Kinopoisk
- Website type: Specialty service
- Available in: Russian
- Headquarters: Moscow
- Owner: Yandex
- Creators: Vitaly Tatsiy Dmitry Sukhanov
- Website: kinopoisk.ru
- Commercial: Yes
- Registration: Optional, but registration allows a user to use much more functions
- Launched: 7 November 2003; 22 years ago

= Kinopoisk =

Russian film-related online database

Kinopoisk (Кинопоиск, a portmanteau of "cinema" and "search") is a Russian online database of information related to films, TV shows including cast, production team, biographies, plot summaries, ratings, and reviews. Since 2018 (as КиноПоиск HD) also a subscription video on demand streaming service with several thousand films, TV series, cartoons and including premieres and exclusive ones, has also been available.

==History==
In 2013, Kinopoisk was purchased by Yandex, one of Russia's largest IT companies. In 2015, KinoPoisk underwent a total redesign. However, the new design was met with strong criticism by both users and the media for its inferior functionality and slower loading time. Within four days Yandex reverted the site to its former design. After that, new design features were introduced gradually.

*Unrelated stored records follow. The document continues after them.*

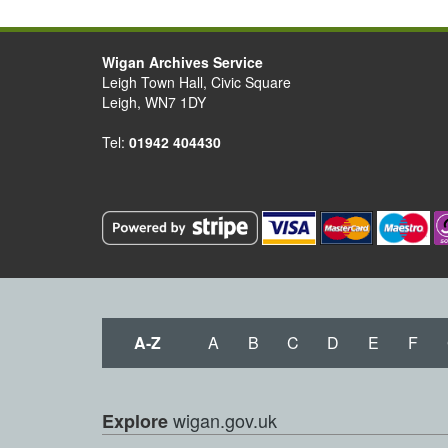
Wigan Archives Service
Leigh Town Hall, Civic Square
Leigh, WN7 1DY
Tel:
01942 404430
A-Z
A
B
C
D
E
F
wigan.gov.uk
Explore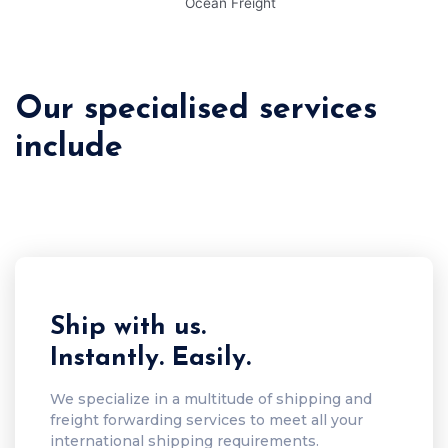
Our specialised services
include
Ship with us.
Instantly. Easily.
We specialize in a multitude of shipping and
freight forwarding services to meet all your
international shipping requirements.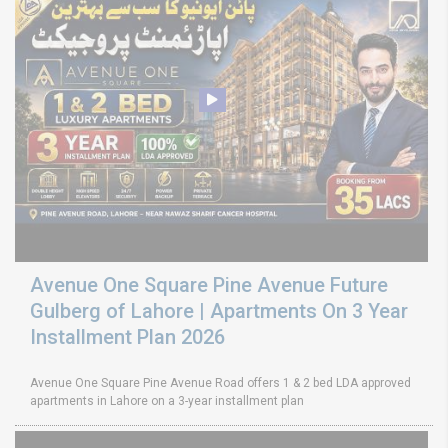
Avenue One Square Pine Avenue Future
Gulberg of Lahore | Apartments On 3 Year
Installment Plan 2026
Avenue One Square Pine Avenue Road offers 1 & 2 bed LDA approved
apartments in Lahore on a 3-year installment plan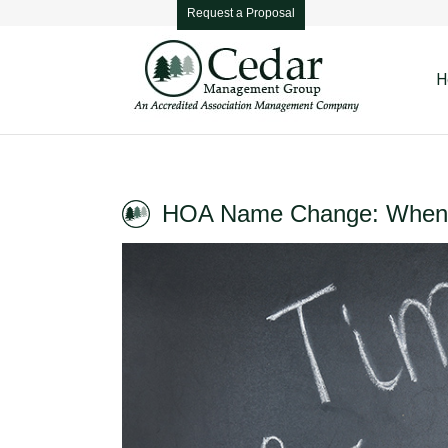
Request a Proposal
H
HOA Name Change: When 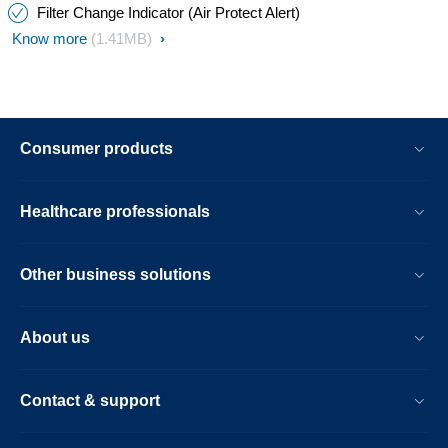
Filter Change Indicator (Air Protect Alert)
Know more
(1.41MB)
Consumer products
Healthcare professionals
Other business solutions
About us
Contact & support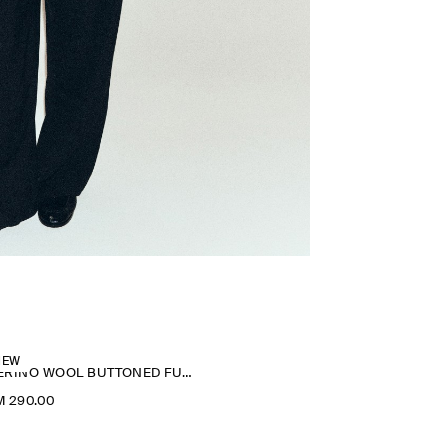
NEW
MERINO WOOL BUTTONED FUNNEL-NECK TOP
M 290.00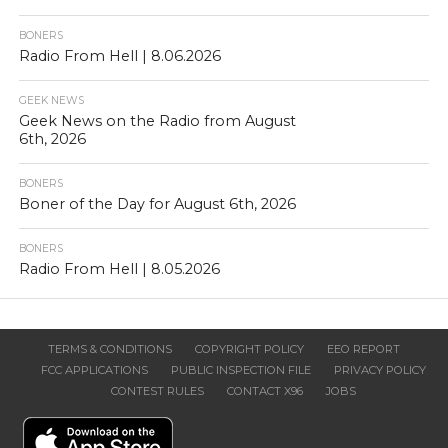
BONERS
Radio From Hell | 8.06.2026
GEEK NEWS
Geek News on the Radio from August
6th, 2026
BONERS
Boner of the Day for August 6th, 2026
BONERS
Radio From Hell | 8.05.2026
TERMS & CONDITIONS
COPYRIGHT POLICY
EEO REPORT
FCC APPLICATIONS
PUBLIC INSPECTION FILE
PRIVACY POLICY
CONTEST RULES
CONTACT X96
JOBS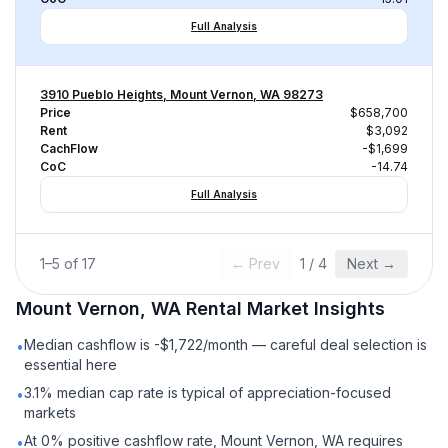
Full Analysis
3910 Pueblo Heights, Mount Vernon, WA 98273
Price
$658,700
Rent
$3,092
CachFlow
-$1,699
CoC
-14.74
Full Analysis
1
–
5
of
17
← Prev
1
/
4
Next →
Mount Vernon, WA
Rental
Market Insights
Median cashflow is -$1,722/month — careful deal selection is
•
essential here
3.1% median cap rate is typical of appreciation-focused
•
markets
At 0% positive cashflow rate, Mount Vernon, WA requires
•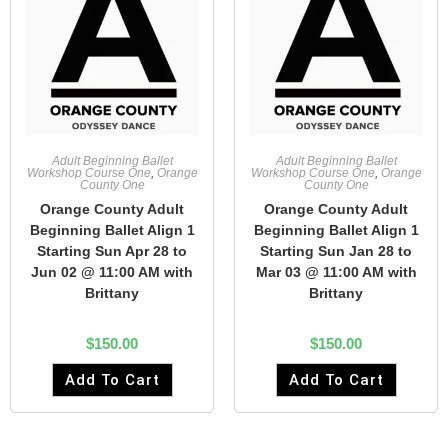
Adult Beginning Ballet
Adult Beginning Ballet
Workshop Course One
,
Orange
Workshop Course One
,
Orange
County One
County One
Orange County Adult
Orange County Adult
Beginning Ballet Align 1
Beginning Ballet Align 1
Starting Sun Apr 28 to
Starting Sun Jan 28 to
Jun 02 @ 11:00 AM with
Mar 03 @ 11:00 AM with
Brittany
Brittany
$
150.00
$
150.00
Add To Cart
Add To Cart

By 2020s, Kinopoisk became Russia's major streaming service and started producing its own films and TV series, most notably Aeterna, The Last Minister, Grom: Boyhood, Others and Korol i Shut.

In 2023, Yandex partnered with the Kontinental Hockey League to acquire the rights for all KHL regular season and playoff games to be streamed on Kinopoisk.

==Features==
Kinopoisk is one of the most popular movie portals of the Runet. The website has 93 million visits per month. Among the sites dedicated to films, it occupies the 3rd place in the world in terms of traffic, after IMDb and the Chinese Douban.

Like IMDB, the site has a list of the top 250 films based on user ratings. As of June 2023, the first places among feature films were occupied by The Green Mile, The Shawshank Redemption and Forrest Gump.